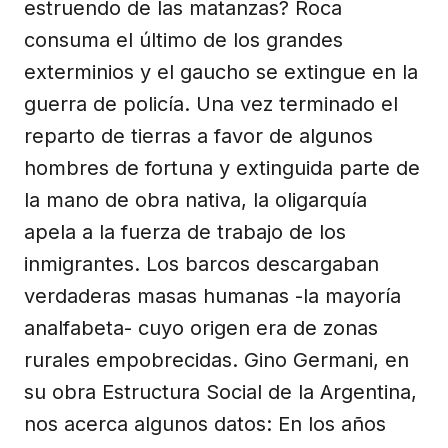
estruendo de las matanzas? Roca
consuma el último de los grandes
exterminios y el gaucho se extingue en la
guerra de policía. Una vez terminado el
reparto de tierras a favor de algunos
hombres de fortuna y extinguida parte de
la mano de obra nativa, la oligarquía
apela a la fuerza de trabajo de los
inmigrantes. Los barcos descargaban
verdaderas masas humanas -la mayoría
analfabeta- cuyo origen era de zonas
rurales empobrecidas. Gino Germani, en
su obra Estructura Social de la Argentina,
nos acerca algunos datos: En los años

What the task asks: Could you render the lines above as a Markdown table with the columns Row and Text, numbering each line and skipping any blank ones? Leave the picture out.

Task response:
| Row | Text |
|---|---|
| 1 | estruendo de las matanzas? Roca |
| 2 | consuma el último de los grandes |
| 3 | exterminios y el gaucho se extingue en la |
| 4 | guerra de policía. Una vez terminado el |
| 5 | reparto de tierras a favor de algunos |
| 6 | hombres de fortuna y extinguida parte de |
| 7 | la mano de obra nativa, la oligarquía |
| 8 | apela a la fuerza de trabajo de los |
| 9 | inmigrantes. Los barcos descargaban |
| 10 | verdaderas masas humanas -la mayoría |
| 11 | analfabeta- cuyo origen era de zonas |
| 12 | rurales empobrecidas. Gino Germani, en |
| 13 | su obra Estructura Social de la Argentina, |
| 14 | nos acerca algunos datos: En los años |